--- Begin TEXT ---

3. There’s no excuse for a bad chocolate egg cream — or erratic service.

A chocolate egg cream is comprised of three ingredients: milk, chocolate syrup, and soda water. When those ingredients are blended in the proper ratio, it’s creamy, chocolately bliss. When they’re not, it’s fizzy, watered-down chocolate milk. Unfortunately, that’s what we got at Rye.

That egg cream is an apt metaphor for the service we’ve received at Rye, too. At successful restaurants, everyone, from the cashier to the bartender to the busser, provides consistent, excellent service. But at Rye, we’ve received a mix — friendly counter service but gruff table service, or vice versa. On a previous visit, an employee handed one of us a to-go box before lunch was finished — in a half-empty restaurant. To win some true raves, Rye needs consistency in this area — and especially for those beloved egg creams.

Kate N.G. Sommers / Heavy Table

4. The bakery is for real.

As in real good. The rugelach, black and white cookies, and chocolate babka have been the highlights of our meals at Rye. In particular, the rugelach demonstrated a flakiness and filling-to-pastry ratio that made it on par with some of the best New York versions we’ve tried, and the frosting on the black and white cookies is out of this world. The babka would be better served if it were sliced to order so the pieces wouldn’t dry out, but the yeasty, chocolately flavor hits all the right notes. The dough encompassing the filling of the potato knish exhibited similar skill — golden, toothsome, and not too thick. The underseasoned filling paled in comparison to the delicate crust. Rye better keep its pastry chef because that’s what will keep us coming back — especially with rugelach priced at 80 cents each.

--- End TEXT ---
--- Begin RECORDS SHOWN ---

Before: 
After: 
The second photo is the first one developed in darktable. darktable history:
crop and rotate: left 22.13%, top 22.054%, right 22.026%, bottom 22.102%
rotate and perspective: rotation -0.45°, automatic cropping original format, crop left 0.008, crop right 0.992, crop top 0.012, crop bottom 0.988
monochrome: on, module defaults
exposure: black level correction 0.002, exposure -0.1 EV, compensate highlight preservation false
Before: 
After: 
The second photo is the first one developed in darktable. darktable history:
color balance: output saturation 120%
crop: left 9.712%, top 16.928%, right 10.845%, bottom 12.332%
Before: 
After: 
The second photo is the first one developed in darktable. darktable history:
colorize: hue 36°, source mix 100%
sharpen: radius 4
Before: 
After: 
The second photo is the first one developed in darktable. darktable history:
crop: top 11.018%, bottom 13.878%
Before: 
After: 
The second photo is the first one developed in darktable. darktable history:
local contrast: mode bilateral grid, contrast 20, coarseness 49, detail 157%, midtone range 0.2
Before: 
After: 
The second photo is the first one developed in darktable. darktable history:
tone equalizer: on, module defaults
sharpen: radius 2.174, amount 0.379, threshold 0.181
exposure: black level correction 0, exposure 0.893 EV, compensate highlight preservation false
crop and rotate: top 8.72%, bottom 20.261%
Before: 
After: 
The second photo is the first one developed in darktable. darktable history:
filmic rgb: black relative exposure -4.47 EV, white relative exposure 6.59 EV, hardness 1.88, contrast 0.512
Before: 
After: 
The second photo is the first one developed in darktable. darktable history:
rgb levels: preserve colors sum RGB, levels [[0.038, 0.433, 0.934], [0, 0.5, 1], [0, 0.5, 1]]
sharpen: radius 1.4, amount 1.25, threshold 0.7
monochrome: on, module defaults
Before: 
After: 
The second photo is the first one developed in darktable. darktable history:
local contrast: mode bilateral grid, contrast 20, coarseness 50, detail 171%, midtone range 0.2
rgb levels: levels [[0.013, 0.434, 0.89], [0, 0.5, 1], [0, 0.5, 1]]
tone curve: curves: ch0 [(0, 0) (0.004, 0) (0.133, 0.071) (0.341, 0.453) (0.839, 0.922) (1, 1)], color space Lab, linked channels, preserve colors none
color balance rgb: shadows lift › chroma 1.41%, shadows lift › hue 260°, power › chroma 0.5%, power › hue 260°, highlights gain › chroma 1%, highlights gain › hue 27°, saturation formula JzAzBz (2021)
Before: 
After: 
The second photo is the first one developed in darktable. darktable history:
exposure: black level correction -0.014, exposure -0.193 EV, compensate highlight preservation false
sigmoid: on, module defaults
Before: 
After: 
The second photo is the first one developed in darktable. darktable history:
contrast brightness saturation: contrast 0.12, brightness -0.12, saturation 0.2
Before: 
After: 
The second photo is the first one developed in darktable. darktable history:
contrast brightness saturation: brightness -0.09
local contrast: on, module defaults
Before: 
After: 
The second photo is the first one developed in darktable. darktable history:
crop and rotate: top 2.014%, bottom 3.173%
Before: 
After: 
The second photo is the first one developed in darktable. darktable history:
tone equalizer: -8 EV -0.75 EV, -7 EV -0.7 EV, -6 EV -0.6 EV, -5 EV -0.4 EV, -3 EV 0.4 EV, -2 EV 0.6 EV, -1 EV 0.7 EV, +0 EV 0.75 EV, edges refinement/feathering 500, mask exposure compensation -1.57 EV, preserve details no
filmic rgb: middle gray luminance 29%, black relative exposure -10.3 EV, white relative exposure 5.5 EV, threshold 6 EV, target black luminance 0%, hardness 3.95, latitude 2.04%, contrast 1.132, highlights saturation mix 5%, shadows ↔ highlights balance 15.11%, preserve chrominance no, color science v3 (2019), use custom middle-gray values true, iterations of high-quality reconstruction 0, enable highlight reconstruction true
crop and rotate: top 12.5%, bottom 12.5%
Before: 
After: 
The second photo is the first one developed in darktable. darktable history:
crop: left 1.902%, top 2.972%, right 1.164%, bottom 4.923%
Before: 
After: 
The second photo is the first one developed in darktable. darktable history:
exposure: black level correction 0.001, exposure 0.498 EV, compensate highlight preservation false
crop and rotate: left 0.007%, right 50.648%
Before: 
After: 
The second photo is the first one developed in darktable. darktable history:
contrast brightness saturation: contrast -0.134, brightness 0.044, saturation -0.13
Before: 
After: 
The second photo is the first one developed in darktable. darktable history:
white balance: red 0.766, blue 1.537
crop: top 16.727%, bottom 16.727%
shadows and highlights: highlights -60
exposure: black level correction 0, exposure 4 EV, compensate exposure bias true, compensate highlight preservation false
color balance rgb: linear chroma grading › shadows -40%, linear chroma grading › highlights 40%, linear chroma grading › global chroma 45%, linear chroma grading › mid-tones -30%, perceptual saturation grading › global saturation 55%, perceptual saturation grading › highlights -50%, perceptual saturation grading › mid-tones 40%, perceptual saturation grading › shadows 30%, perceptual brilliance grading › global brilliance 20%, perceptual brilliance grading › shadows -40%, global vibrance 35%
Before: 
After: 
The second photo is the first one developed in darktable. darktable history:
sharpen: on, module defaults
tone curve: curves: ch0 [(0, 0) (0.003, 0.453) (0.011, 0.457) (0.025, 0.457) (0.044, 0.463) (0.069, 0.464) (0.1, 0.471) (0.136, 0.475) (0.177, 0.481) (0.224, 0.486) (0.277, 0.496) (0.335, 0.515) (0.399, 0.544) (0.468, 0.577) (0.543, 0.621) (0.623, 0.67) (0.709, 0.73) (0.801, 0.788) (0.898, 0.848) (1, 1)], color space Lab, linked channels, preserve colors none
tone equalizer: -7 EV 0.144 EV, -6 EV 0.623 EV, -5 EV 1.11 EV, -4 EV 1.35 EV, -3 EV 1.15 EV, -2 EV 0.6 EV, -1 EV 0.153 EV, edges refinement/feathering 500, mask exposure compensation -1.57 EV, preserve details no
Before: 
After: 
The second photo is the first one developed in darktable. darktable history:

--- End RECORDS SHOWN ---

> REQUIRED WORK:
1. In the Rye review, what three ingredients make up a chocolate egg cream?
2. Pick up the Rye review after its last sentence and keep writing it.
The rows come from a different source than the Rye review.

> ANSWERS:
1. Milk, chocolate syrup, and soda water.

2.
So to Rye or not to Rye? Here’s the deal: Go in with the modest expectations you would have at Mort’s, Cecil’s, or any other local deli. You may find a dish — or cookie — you love, or you could be seriously underwhelmed. This isn’t the kick-ass deli many of us prayed for, but after so many years of wishful thinking, will the Twin Cities ever get a deli that lives up to our idealized standard? I’m not betting on it.

Rye Deli, 1930 Hennepin Ave, Minneapolis, MN 55403; 612.871.1200



  1. em

    First time we went, I was impressed with the egg cream, though I had to stir it up myself. The next two times though, they were very bland and unfizzy. Sad.

  2. CJ

    Thanks for your take. I’ve been curious about Rye thanks to the *very* mixed reviews. But I’m finally understanding that they’ve been that way because that’s how most patrons’ experiences have been from visit to visit: mixed. That doesn’t make me want to run out and try it, but I likely will get there one of these days.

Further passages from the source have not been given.